Actor Jason Alexander is best known for playing the neurotic George Costanza on the long-running television comedy “Seinfeld,” a series that reveled in the concept that it really was about nothing.

On Thursday afternoon, Alexander visited Harvard, where he talked about something — in fact, many things.

“What a handsome couple!” he declared, gesturing grandly to a portrait of Thomas and Virginia Cabot as he strolled into the Cabot House living room for a cozy conversation with about 60 students and moderator Alicia Anstead.

During the candid chat, Alexander reminisced about growing up in New Jersey. “Painfully shy and a bit dysfunctional” as a child, he said magic was a way for him to interact with others (magician Mark Wilson had a tremendous influence on him when he was 6 years old). But when he got older he was advised not to pursue the craft — his small hands are not good for palm tricks, and his aversion to danger isn’t good for escape tricks — and at about the same time, when he was 13, a girl asked him if he could sing. To impress her, he said he could, and found himself playing a Von Trapp child in a local production of “The Sound of Music.”

He never looked back.

Alexander has had a diverse and successful career, from winning a Tony Award for “Jerome Robbins’ Broadway” to writing the book “Dad, Are You the Tooth Fairy?” In addition to comic acting, he’s been a singer, dancer, director, children’s book author, magician (still), champion poker player, and a father of two. He’s even helped a director rewrite cue cards for a beer commercial so the ad’s star, Yankee catching legend Yogi Berra, could understand them.

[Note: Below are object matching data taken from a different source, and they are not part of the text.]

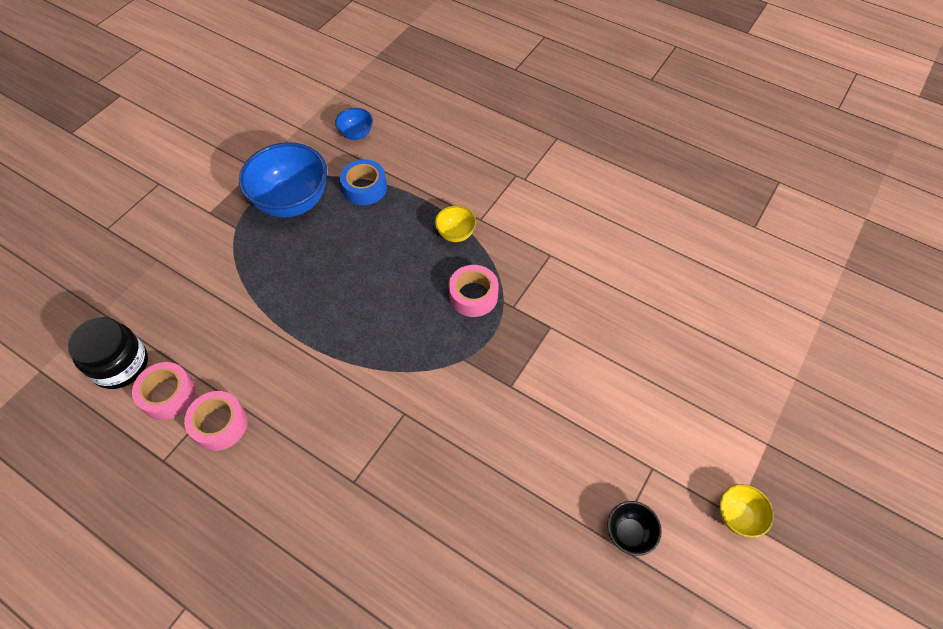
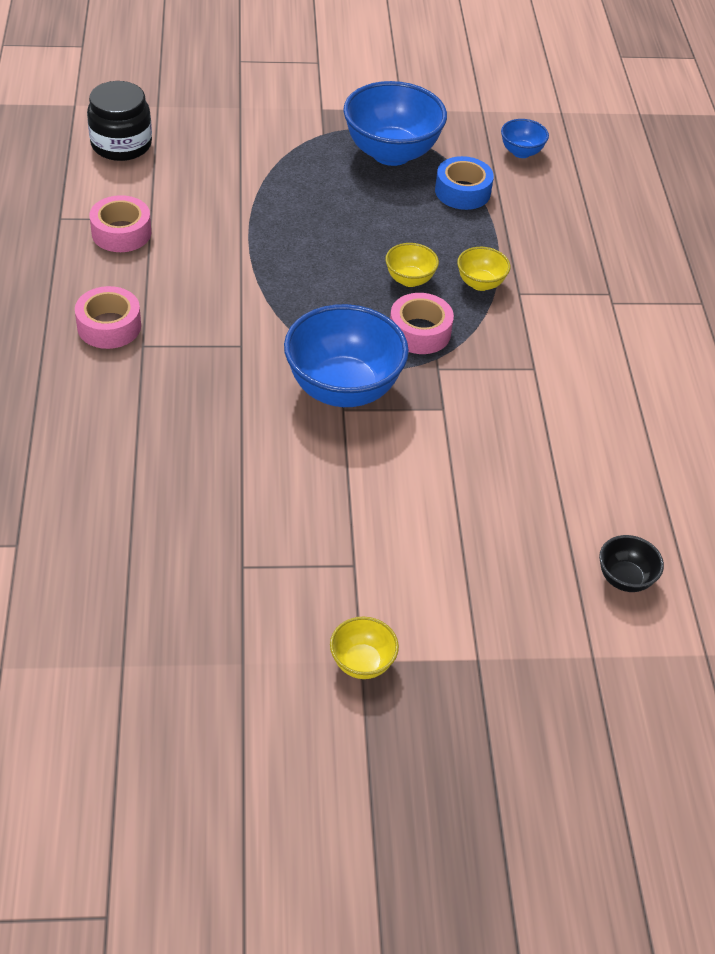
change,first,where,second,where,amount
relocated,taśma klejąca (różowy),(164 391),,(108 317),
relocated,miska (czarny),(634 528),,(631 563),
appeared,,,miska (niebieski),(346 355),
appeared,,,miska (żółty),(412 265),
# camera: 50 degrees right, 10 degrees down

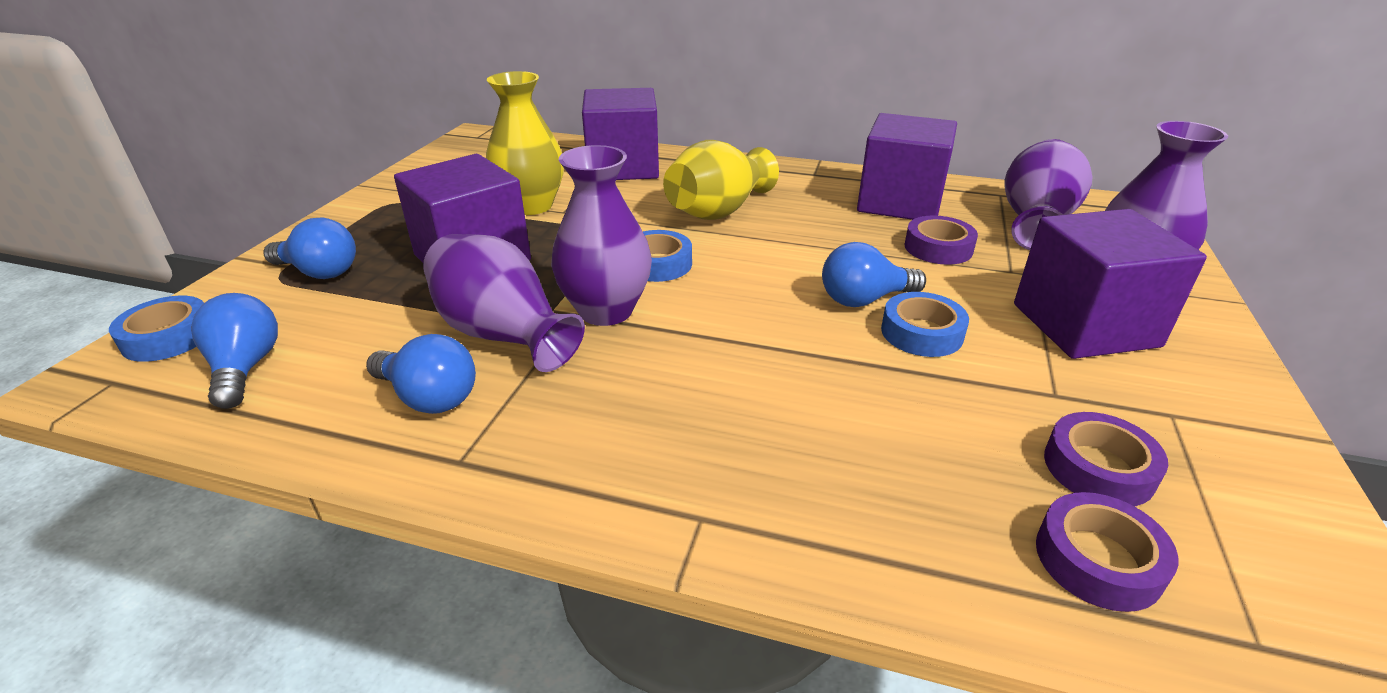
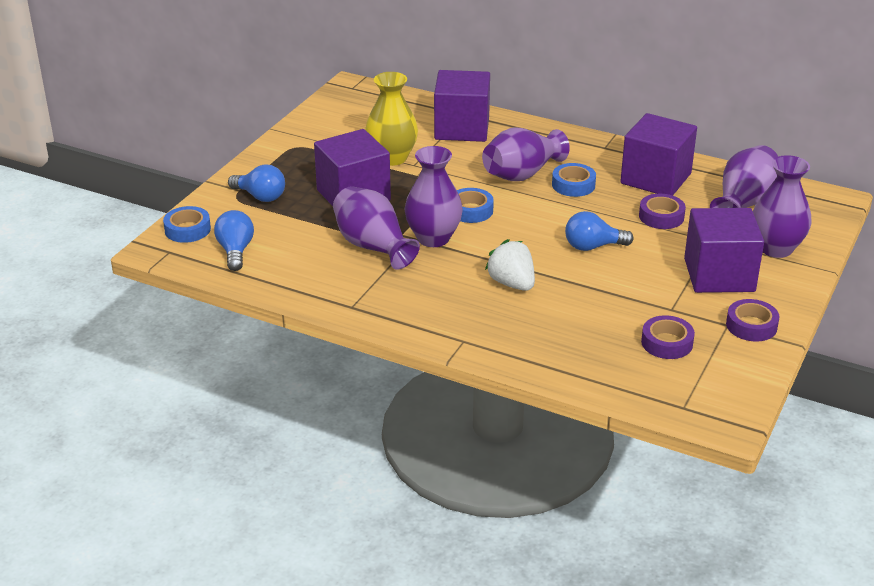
change,first,where,second,where,amount
missing,żarówka (niebieski),(421 374),,,
colour,wazon (żółty),(721 180),wazon (fioletowy),(526 154),
relocated,taśma klejąca (niebieski),(925 324),,(574 180),
relocated,taśma klejąca (fioletowy),(1107 552),,(753 320),
appeared,,,truskawka (biały),(510 265),
# camera: 10 degrees right, 0 degrees up

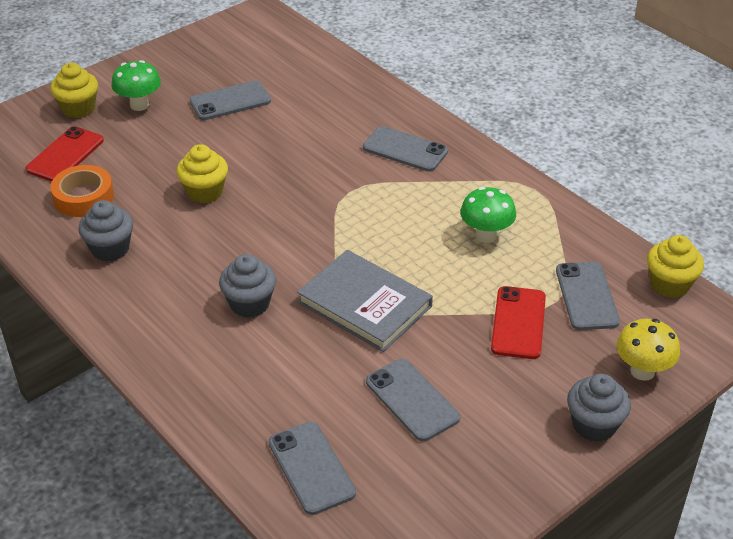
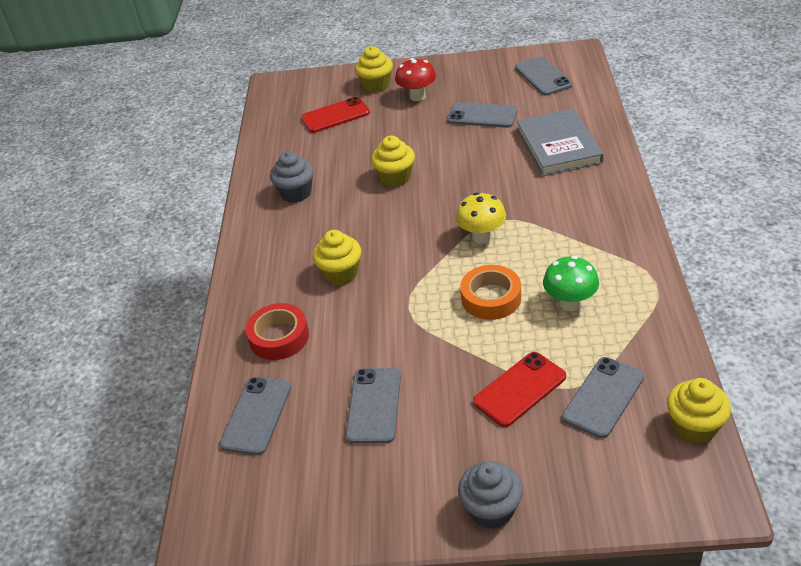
change,first,where,second,where,amount
relocated,taśma klejąca (pomarańczowy),(82 191),,(490 292),
colour,grzyb (zielony),(136 85),grzyb (czerwony),(415 79),
colour,muffinka (szary),(247 286),muffinka (żółty),(337 257),
relocated,książka (szary),(365 301),,(560 142),
relocated,telefon (szary),(405 149),,(543 76),
relocated,grzyb (żółty),(648 350),,(481 218),
appeared,,,taśma klejąca (czerwony),(277 331),
# camera: 45 degrees right, 0 degrees up

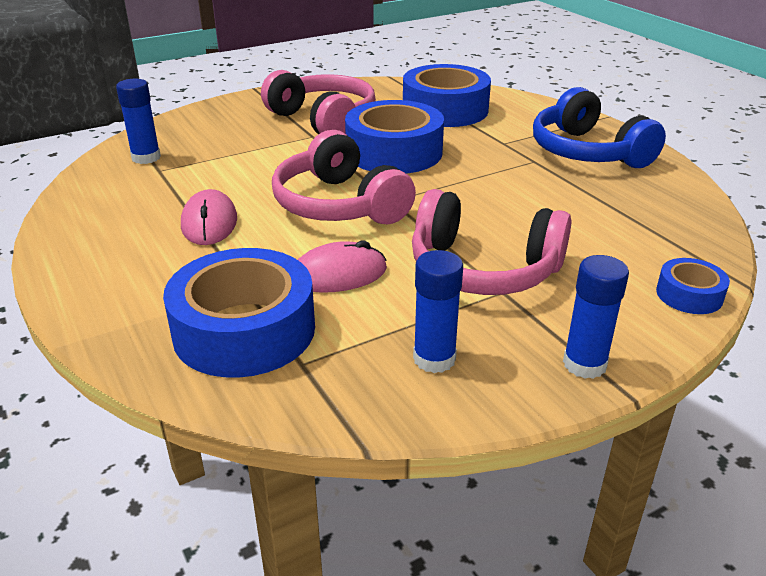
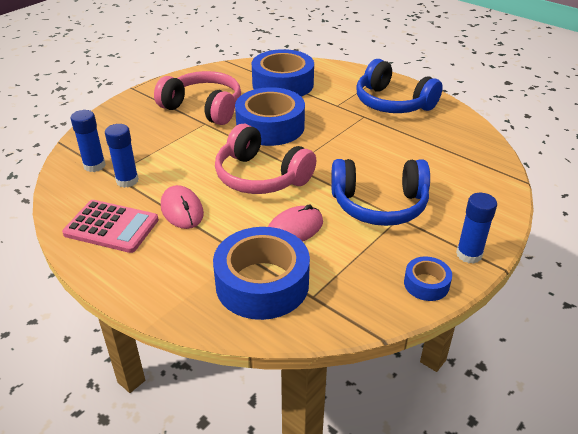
change,first,where,second,where,amount
colour,słuchawki (różowy),(492 242),słuchawki (niebieski),(380 192),
relocated,klej w sztyfcie (niebieski),(438 311),,(122 156),
relocated,taśma klejąca (niebieski),(693 286),,(428 278),
appeared,,,kalkulator (różowy),(110 226),
# camera: 20 degrees left, 5 degrees up

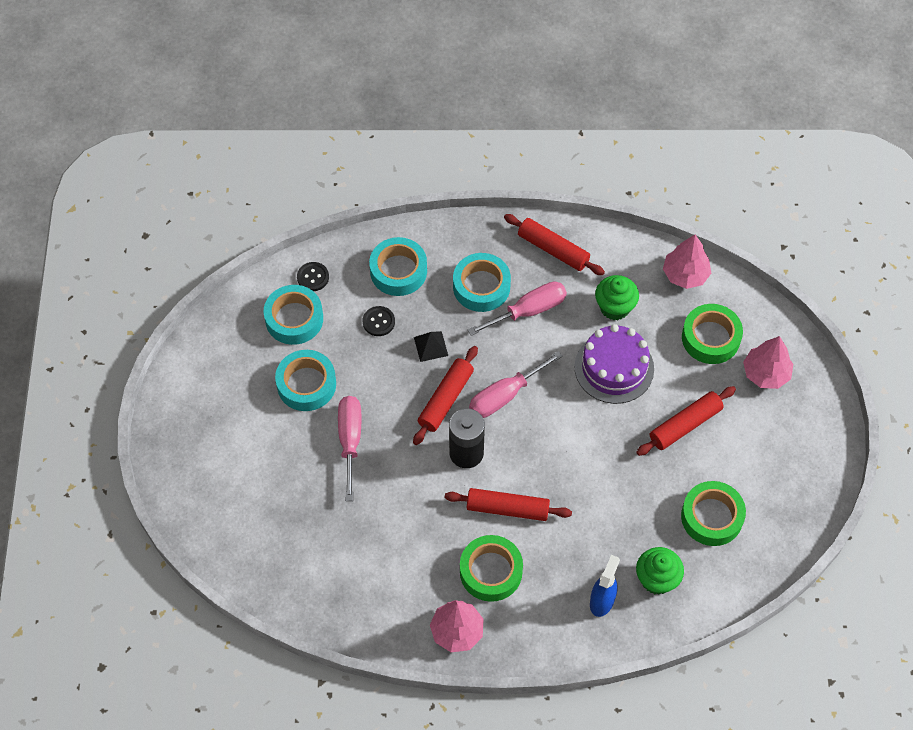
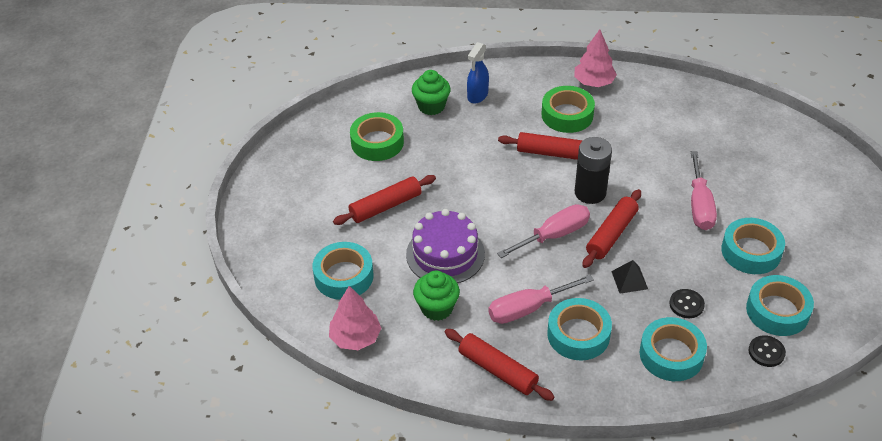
change,first,where,second,where,amount
colour,taśma klejąca (zielony),(712 334),taśma klejąca (turkusowy),(343 271),
missing,drzewko (różowy),(768 362),,,
# camera: 175 degrees left, 15 degrees down

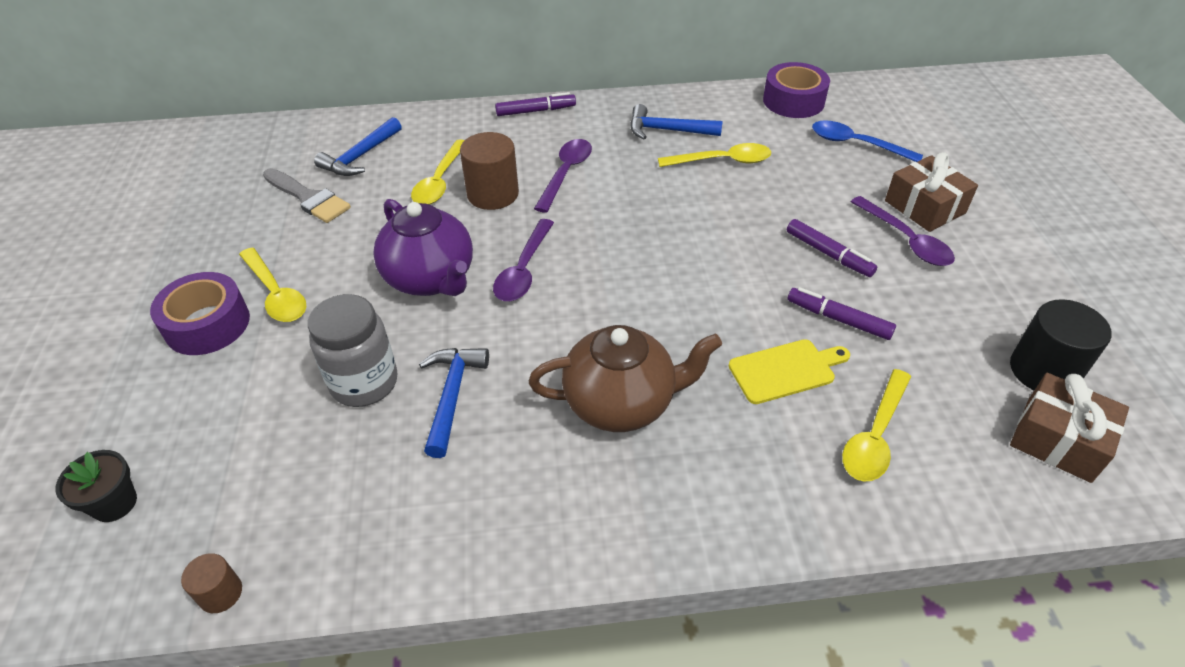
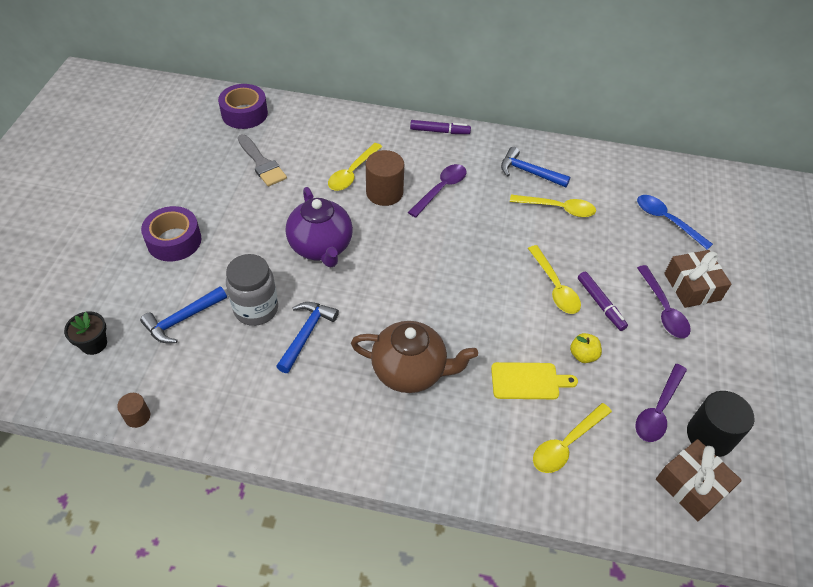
change,first,where,second,where,amount
relocated,łyżka (żółty),(272 284),,(554 279),
relocated,młotek (niebieski),(358 146),,(183 314),
relocated,łyżka (fioletowy),(523 260),,(661 403),
relocated,taśma klejąca (fioletowy),(796 90),,(243 106),
exchanged,flamaster (fioletowy),(842 313),jabłko (żółty),(586 348),
# camera: 15 degrees right, 5 degrees up

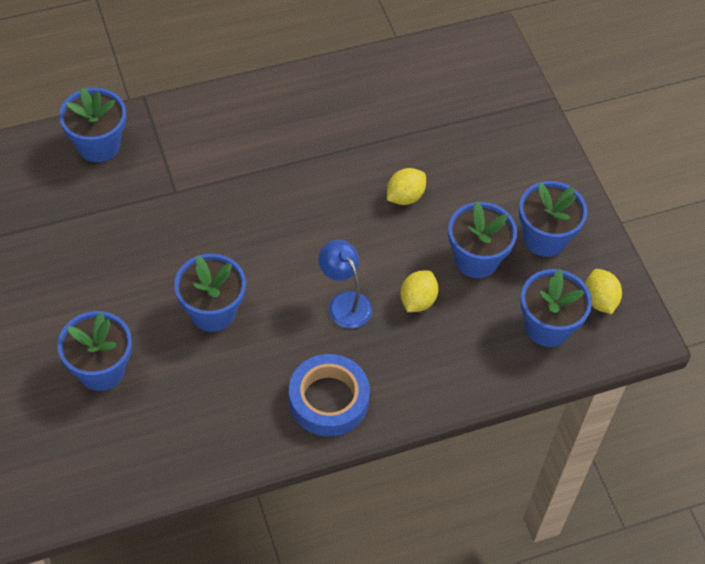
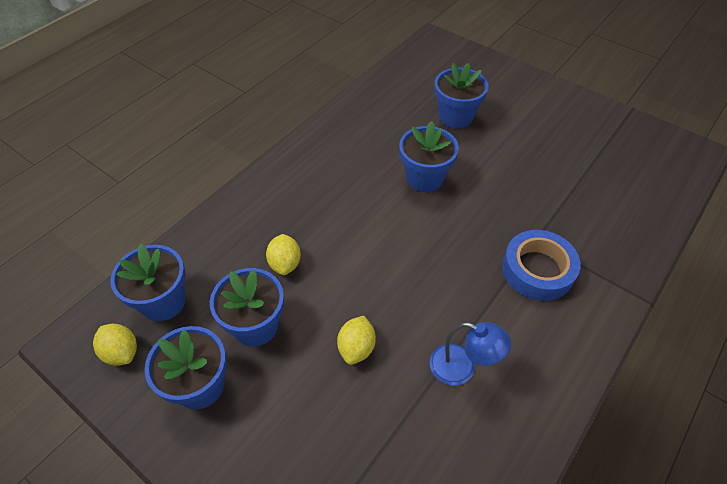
change,first,where,second,where,amount
missing,doniczka (niebieski),(92 125),,,
relocated,taśma klejąca (niebieski),(329 395),,(541 265),
relocated,lampka (niebieski),(345 284),,(470 354),
# camera: 150 degrees right, 5 degrees down

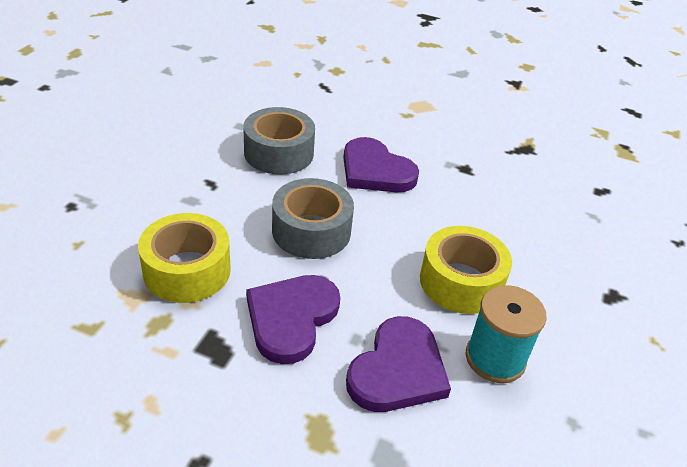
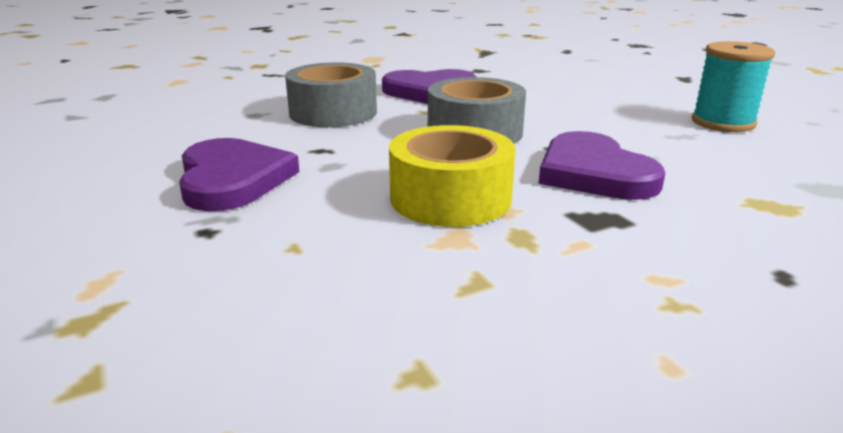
change,first,where,second,where,amount
relocated,serce (fioletowy),(398 364),,(239 174),
missing,taśma klejąca (żółty),(466 270),,,
# camera: 45 degrees left, 15 degrees down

Anstead at one point rattled off a long list of his creative endeavors until Alexander stopped her. “I’m in a video game?” he asked, sincerely surprised. “What one?”

“Kingdom Hearts 3-D,” Anstead replied, after checking her notes.

“Oh yeah …,” Alexander smiled. “I was in that.

“It’s all part of the same thing,” he continued. “It’s all creative. Poker is an acting job.”

The formula to become a doctor or a lawyer is clear, Anstead said, but what’s the prescription for a career in the arts?

“No one can prevent you from being an artist,” Alexander declared. The most any artist can do, he said, is give people more to see through their eyes — and that kind of interaction is imperative for humanity to thrive.

Alexander told about a time a group of U.S. Marines approached him in a restaurant. They saluted him, and their leader explained that they had just left Iraq and were bound for Afghanistan. In the darkness in Iraq, one of them said, the platoon would spend hours after an ugly day watching “Seinfeld” DVDs, and that helped to restore their humanity. That’s what art is about, Alexander said.

Later, during a question-and-answer session, a student asked Alexander to name his favorite “Seinfeld” episode. No favorite, he said with a grin, but the three episodes that had the greatest impact on him were “The Chinese Restaurant,” “The Parking Garage,” and “The Contest.”

Asked what he’d like to do that he hasn’t yet, Alexander expressed a deep, passionate desire to act and sing in the dark musical “Sweeney Todd,” and offered a blood-stirring analysis of the character.

After his talk, Alexander turned the stage over to the Veritones, and joined the audience to enjoy their performance.

The session was part of the Learning From Performers program of the Office for the Arts at Harvard, and was supported by the Bernard H. and Mildred Kayden Visiting Artist Fund.